Gegeven tekst:
⟨
Belastingfraude met afroomsoftware: vennoot V.O.F. veroordeeld tot taakstraf
/Rechtbank Rotterdam 20 maart 2025, ECLI:NL:RBROT:2025:4907
De rechtbank Rotterdam veroordeelt een vennoot van een supermarkt-V.O.F. wegens belastingfraude. Hij levert samen met zijn medevennoot opzettelijk vervalste kassagegevens aan bij de Belastingdienst. Ook wordt de fiscale bewaarplicht geschonden door het verwijderen van essentiële administratie. De verdachte heeft hiervan feitelijk leiding gegeven en profiteert financieel. Hij krijgt een taakstraf van 120 uur, mede vanwege procesafspraken en overschrijding van de redelijke termijn.
⟩
Wat te doen: Welke straf legt de rechtbank in de tekst over belastingfraude de vennoot op?

Getoonde gegevens:
⟨
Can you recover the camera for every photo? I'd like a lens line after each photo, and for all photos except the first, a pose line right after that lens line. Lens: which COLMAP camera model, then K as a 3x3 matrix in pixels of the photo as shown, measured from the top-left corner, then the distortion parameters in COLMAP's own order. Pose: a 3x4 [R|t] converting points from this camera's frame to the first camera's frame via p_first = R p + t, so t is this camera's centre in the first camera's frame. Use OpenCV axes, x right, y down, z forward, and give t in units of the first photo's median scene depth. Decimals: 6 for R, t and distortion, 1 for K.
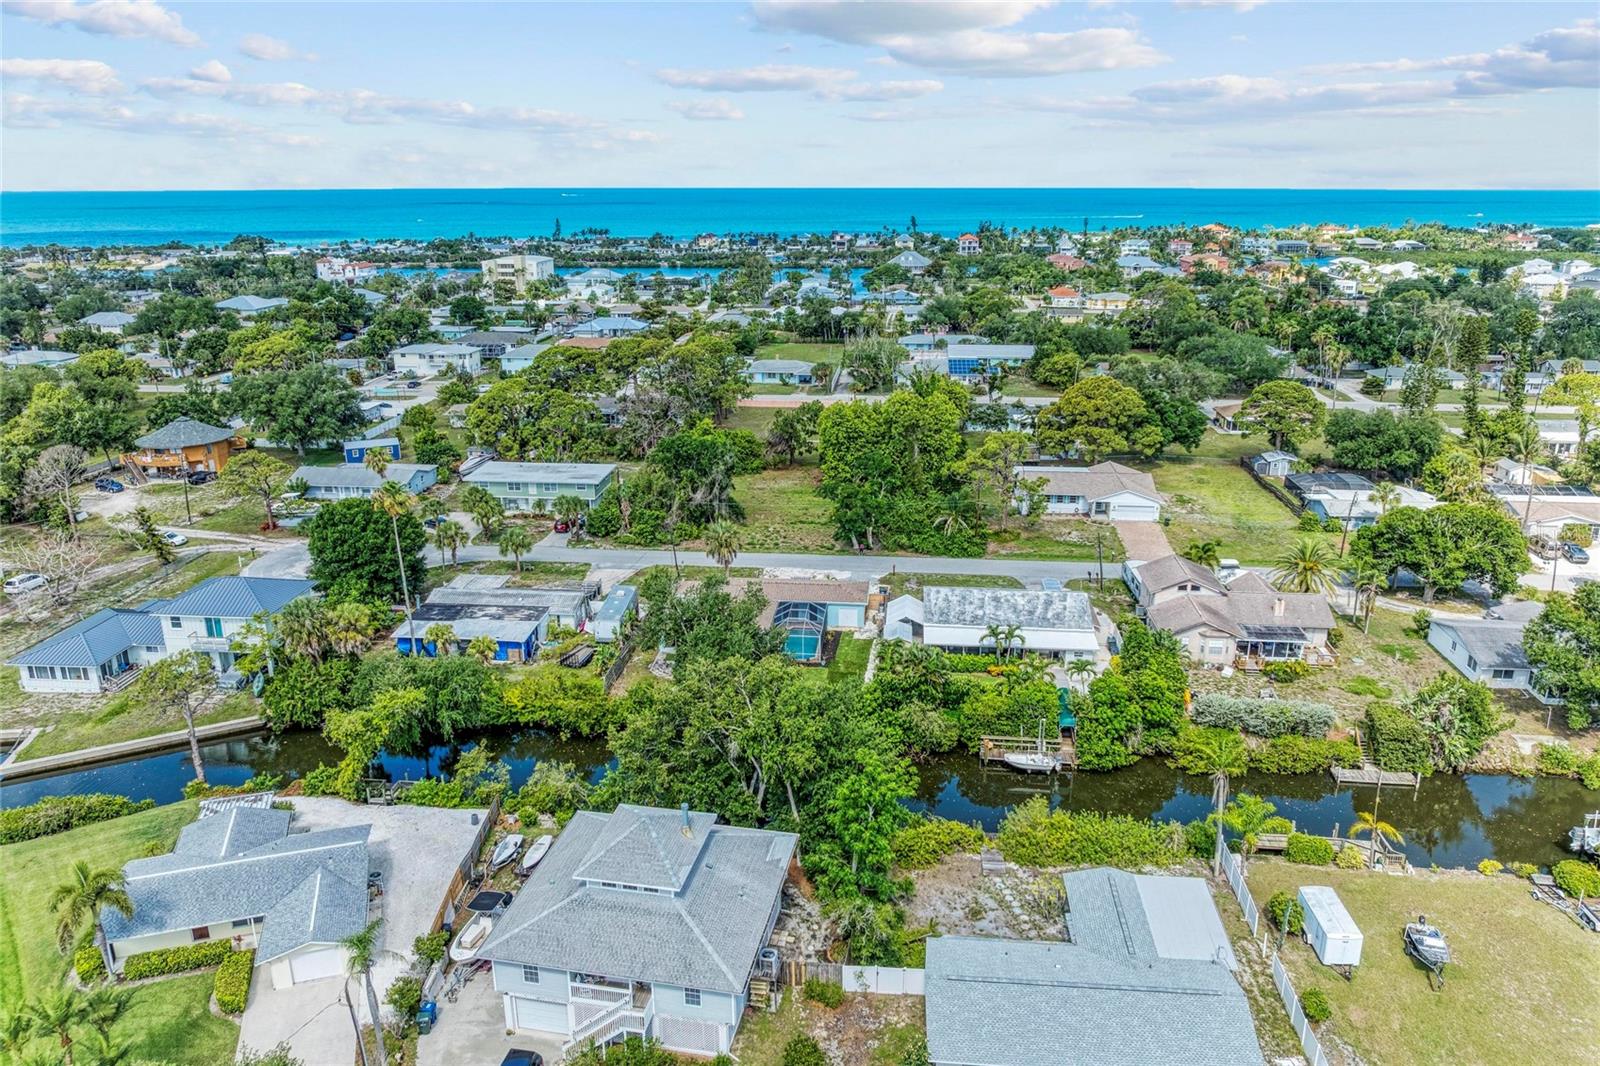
lens RADIAL K [[1113.8, 0, 806.8], [0, 1113.8, 534.8], [0, 0, 1]] dist [-0.007141, -0.019759]
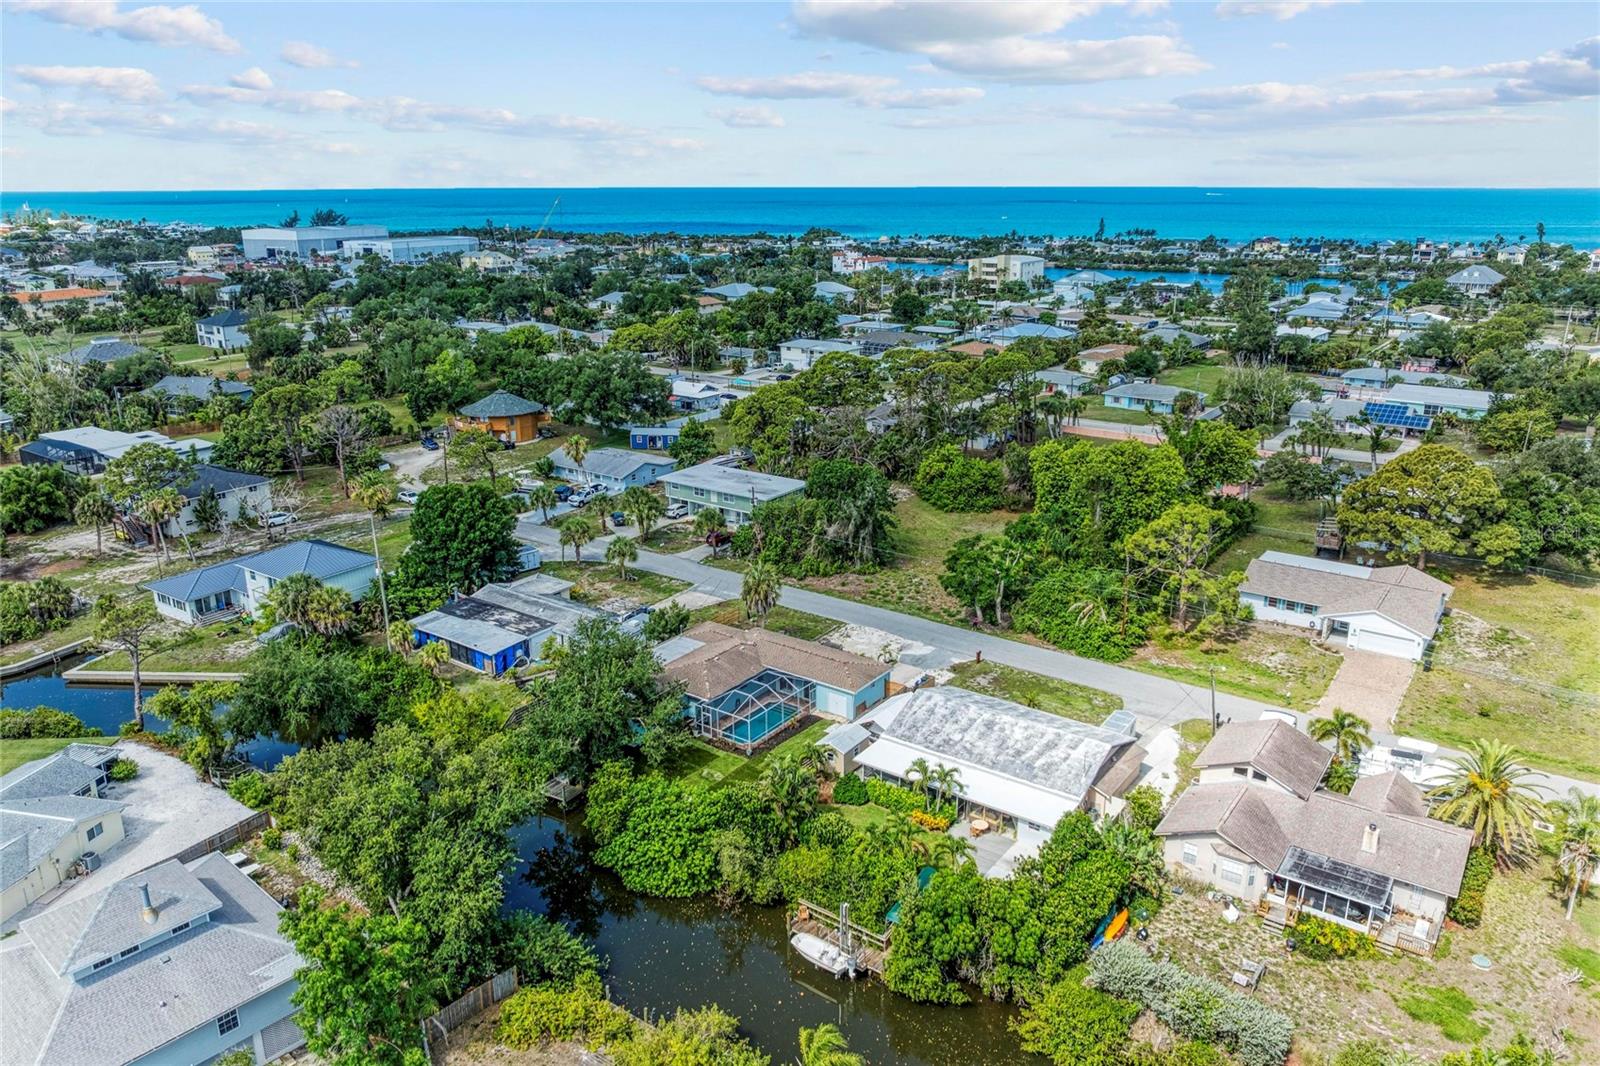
lens RADIAL K [[1117.1, 0, 806.9], [0, 1117.1, 530.1], [0, 0, 1]] dist [-0.021261, 0.009513]
pose [[0.862915, 0.148309, -0.483097, 0.273142], [-0.149739, 0.988075, 0.035868, -0.054654], [0.482655, 0.041387, 0.874832, 0.174737]]
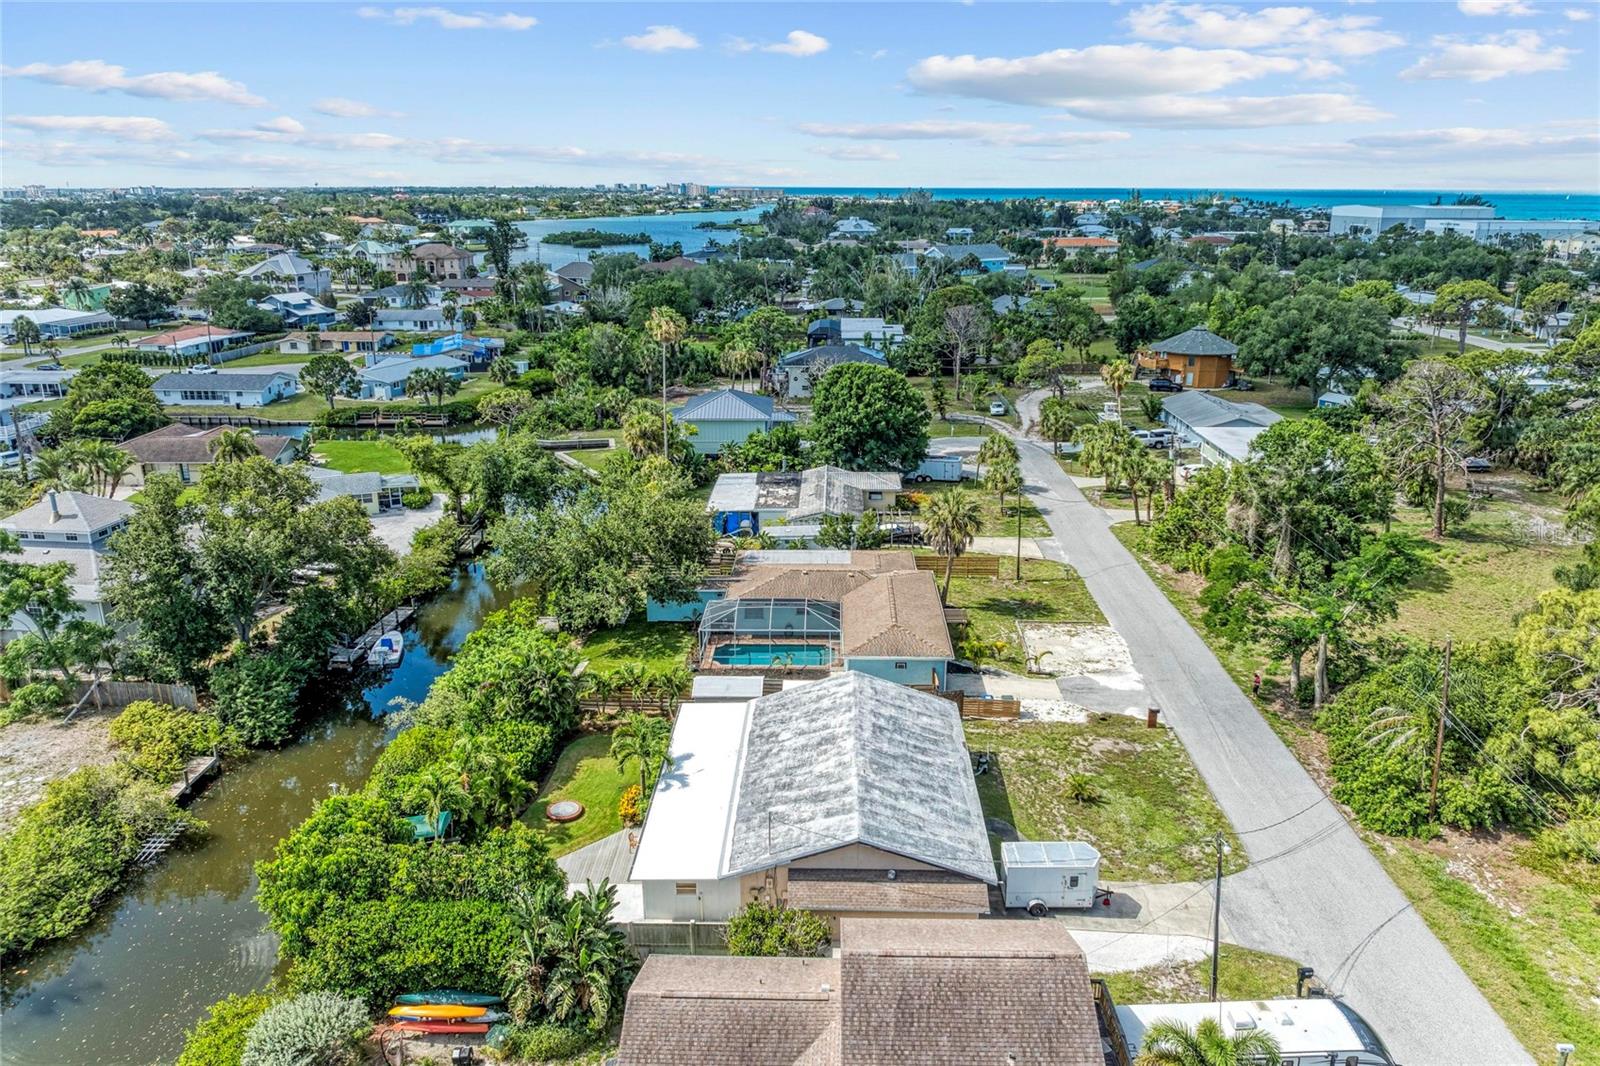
lens RADIAL K [[1117.1, 0, 806.9], [0, 1117.1, 530.1], [0, 0, 1]] dist [-0.021261, 0.009513]
pose [[0.061679, 0.293631, -0.953927, 0.400161], [-0.296903, 0.917879, 0.263338, -0.099648], [0.952914, 0.266981, 0.143794, 0.595679]]
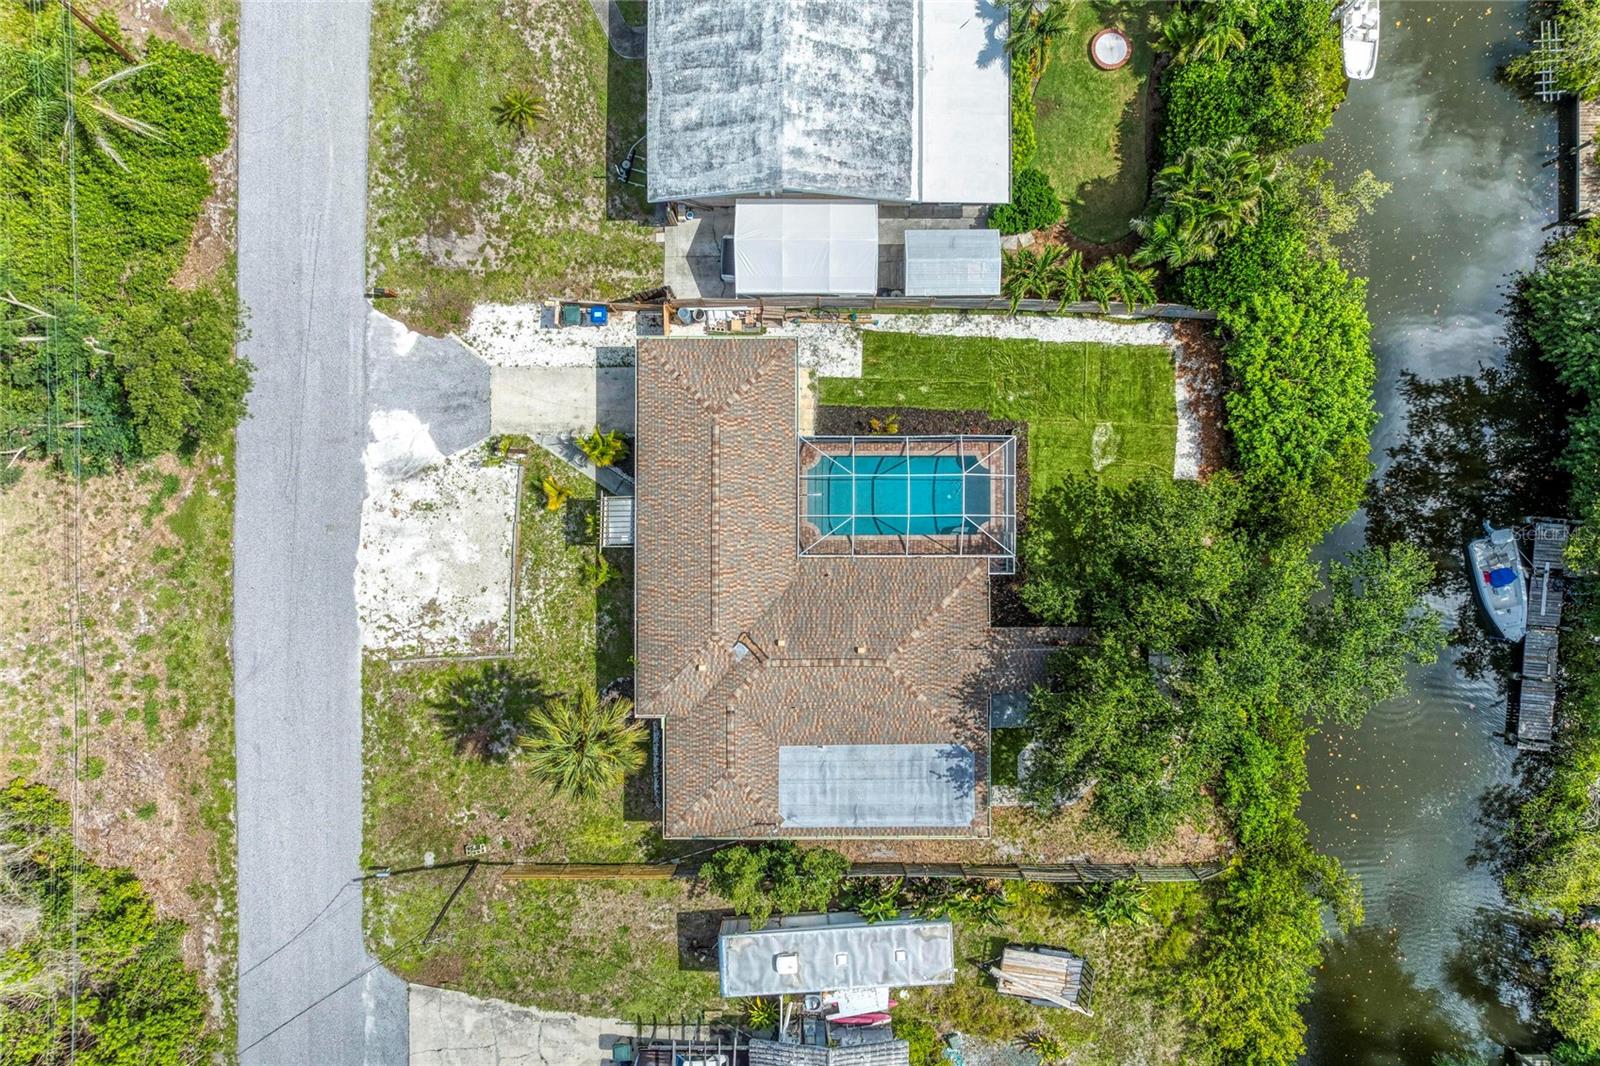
lens RADIAL K [[1113.8, 0, 806.8], [0, 1113.8, 534.8], [0, 0, 1]] dist [-0.007141, -0.019759]
pose [[-0.084077, -0.996430, 0.007639, -0.014051], [0.302821, -0.018247, 0.952873, -0.218239], [-0.949331, 0.082428, 0.303274, 0.595580]]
⟩
Ruimte voor antwoord: Een taakstraf van 120 uur.